===== TASK INPUTS
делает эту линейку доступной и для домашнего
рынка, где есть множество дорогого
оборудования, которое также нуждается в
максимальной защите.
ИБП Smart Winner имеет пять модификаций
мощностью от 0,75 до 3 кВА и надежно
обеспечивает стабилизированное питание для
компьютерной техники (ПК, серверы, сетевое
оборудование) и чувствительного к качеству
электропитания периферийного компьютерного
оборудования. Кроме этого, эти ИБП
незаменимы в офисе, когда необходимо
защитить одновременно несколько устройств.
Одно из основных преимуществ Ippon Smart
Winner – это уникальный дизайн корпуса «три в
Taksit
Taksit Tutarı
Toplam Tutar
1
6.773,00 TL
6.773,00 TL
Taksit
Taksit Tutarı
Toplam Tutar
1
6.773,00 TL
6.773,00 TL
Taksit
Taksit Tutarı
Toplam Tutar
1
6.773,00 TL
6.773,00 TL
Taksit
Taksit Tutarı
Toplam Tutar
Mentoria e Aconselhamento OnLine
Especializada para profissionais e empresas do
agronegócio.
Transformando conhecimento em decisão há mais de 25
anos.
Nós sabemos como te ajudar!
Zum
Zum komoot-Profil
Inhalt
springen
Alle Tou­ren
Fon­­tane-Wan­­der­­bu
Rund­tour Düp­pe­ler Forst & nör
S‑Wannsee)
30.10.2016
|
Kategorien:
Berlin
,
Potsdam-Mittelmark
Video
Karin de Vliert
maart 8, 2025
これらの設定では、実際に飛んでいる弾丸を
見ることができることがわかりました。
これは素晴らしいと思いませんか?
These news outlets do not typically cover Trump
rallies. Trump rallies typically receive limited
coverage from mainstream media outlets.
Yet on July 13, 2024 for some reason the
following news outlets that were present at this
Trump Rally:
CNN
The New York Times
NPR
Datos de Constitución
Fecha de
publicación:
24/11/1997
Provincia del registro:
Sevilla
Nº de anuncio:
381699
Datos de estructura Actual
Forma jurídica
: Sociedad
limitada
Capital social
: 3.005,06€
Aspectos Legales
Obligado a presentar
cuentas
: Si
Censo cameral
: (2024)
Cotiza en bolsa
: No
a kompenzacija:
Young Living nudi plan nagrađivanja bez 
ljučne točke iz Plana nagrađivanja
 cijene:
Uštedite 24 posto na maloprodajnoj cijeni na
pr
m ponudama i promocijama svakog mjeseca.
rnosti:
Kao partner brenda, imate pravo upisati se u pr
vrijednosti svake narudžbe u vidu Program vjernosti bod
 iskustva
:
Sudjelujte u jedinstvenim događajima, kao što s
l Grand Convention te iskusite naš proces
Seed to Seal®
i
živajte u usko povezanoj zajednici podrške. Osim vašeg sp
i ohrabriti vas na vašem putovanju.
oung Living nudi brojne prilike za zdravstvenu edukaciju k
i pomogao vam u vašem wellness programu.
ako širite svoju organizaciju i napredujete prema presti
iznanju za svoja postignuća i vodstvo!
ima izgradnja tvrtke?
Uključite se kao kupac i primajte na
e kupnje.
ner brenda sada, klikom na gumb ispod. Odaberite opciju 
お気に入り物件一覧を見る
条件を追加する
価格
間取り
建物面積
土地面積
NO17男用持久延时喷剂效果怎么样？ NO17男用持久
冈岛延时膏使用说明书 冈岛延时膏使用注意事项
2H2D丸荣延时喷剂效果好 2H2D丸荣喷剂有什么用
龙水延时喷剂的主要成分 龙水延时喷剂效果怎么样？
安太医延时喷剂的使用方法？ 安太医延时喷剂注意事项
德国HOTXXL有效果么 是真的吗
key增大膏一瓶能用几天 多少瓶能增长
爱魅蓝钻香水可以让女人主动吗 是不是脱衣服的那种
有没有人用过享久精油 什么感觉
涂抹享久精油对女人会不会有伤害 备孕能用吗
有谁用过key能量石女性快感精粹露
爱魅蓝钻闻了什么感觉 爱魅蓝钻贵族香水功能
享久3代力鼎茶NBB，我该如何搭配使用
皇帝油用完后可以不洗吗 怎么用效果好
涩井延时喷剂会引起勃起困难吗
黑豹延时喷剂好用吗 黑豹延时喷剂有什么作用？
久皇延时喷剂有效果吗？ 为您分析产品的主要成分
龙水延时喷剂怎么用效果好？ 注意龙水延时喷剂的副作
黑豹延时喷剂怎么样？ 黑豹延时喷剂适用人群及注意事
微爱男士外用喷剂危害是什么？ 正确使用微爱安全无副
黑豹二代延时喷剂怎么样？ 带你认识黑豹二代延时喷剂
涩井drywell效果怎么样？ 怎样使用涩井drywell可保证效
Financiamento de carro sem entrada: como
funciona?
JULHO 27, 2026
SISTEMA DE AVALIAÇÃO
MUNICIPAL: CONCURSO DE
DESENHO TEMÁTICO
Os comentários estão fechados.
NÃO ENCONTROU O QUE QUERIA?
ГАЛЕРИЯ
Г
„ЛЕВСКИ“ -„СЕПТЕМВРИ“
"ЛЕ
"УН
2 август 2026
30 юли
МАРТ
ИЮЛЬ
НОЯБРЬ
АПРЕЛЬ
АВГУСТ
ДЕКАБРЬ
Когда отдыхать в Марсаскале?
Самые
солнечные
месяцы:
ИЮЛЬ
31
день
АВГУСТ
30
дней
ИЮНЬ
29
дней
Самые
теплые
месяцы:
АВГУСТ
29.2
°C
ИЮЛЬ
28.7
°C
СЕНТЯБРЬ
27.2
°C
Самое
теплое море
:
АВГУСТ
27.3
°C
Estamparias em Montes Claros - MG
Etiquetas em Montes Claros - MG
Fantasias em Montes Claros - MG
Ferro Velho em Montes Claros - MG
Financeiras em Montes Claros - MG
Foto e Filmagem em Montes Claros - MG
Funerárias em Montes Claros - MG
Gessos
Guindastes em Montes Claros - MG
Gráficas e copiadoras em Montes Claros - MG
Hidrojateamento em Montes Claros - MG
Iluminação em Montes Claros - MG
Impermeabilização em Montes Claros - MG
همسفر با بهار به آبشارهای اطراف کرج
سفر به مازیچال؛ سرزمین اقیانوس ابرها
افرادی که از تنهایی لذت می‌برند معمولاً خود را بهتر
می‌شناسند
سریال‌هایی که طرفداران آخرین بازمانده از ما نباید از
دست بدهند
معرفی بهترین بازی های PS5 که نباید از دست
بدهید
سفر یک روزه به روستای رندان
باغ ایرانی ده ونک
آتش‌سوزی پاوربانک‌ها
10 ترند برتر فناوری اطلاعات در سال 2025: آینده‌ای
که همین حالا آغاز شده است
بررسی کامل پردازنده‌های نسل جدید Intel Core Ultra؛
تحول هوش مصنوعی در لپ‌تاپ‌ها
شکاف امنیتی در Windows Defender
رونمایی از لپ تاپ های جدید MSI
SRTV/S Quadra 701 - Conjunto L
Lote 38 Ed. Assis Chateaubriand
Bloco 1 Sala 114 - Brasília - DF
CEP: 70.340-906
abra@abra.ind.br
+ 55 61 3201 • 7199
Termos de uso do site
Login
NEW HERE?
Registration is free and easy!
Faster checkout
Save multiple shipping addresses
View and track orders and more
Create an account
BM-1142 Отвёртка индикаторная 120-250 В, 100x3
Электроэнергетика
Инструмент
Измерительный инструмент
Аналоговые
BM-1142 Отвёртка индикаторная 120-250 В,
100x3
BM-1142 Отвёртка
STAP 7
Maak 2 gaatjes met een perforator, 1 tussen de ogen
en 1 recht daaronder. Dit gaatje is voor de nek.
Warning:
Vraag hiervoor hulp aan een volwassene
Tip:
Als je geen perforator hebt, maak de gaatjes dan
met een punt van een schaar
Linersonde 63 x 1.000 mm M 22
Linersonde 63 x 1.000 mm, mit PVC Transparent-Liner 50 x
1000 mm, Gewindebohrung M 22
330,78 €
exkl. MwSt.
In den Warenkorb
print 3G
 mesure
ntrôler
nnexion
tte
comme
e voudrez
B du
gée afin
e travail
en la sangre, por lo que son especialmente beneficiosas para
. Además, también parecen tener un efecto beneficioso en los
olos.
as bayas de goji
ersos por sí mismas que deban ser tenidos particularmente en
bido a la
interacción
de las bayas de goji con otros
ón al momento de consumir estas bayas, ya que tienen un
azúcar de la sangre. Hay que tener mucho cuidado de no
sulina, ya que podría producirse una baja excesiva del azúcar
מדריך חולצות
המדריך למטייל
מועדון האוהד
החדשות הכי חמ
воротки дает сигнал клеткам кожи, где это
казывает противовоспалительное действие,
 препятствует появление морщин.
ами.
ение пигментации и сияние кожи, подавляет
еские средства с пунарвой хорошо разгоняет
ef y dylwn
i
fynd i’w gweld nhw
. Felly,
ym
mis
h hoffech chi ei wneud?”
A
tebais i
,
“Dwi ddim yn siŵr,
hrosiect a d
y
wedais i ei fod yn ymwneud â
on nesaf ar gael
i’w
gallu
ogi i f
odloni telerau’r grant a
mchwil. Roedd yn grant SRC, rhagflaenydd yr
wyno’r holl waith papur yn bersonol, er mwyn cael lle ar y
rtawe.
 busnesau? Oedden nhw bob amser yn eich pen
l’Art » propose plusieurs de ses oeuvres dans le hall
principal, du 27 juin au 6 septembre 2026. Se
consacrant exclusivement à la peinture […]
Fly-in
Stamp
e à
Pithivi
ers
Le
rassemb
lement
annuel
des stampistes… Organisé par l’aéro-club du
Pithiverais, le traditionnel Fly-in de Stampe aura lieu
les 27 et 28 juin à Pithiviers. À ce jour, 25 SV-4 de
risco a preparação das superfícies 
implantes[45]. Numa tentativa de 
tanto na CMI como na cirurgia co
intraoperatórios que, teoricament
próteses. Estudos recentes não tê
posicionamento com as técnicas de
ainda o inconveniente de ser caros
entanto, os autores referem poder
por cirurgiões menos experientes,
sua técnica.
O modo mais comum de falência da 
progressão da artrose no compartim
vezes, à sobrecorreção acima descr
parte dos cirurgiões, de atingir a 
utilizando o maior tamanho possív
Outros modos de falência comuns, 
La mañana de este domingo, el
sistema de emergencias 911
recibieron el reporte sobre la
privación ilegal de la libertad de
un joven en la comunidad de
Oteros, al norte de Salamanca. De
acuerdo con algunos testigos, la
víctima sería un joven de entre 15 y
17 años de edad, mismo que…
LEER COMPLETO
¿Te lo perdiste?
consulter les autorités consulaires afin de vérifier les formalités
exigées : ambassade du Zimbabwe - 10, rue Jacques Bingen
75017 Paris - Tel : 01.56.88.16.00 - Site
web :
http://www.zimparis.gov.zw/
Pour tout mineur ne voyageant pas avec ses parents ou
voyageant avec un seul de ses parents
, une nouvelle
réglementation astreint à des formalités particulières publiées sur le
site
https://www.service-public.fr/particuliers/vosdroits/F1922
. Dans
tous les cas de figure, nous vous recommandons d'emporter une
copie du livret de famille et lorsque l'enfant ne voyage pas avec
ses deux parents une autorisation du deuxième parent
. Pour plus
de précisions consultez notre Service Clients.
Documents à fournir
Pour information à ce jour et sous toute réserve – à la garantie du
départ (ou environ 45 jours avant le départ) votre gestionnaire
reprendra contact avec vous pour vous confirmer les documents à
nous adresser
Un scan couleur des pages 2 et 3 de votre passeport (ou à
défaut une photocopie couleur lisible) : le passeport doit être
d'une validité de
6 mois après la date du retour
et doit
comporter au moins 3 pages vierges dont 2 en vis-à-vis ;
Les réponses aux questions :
==========
§ **WHAT TO WORK ON**: Each line that holds the string "sangre" is to be copied from the entries above.

§ **EXERCISE OUTPUT**:
en la sangre, por lo que son especialmente beneficiosas para
azúcar de la sangre. Hay que tener mucho cuidado de no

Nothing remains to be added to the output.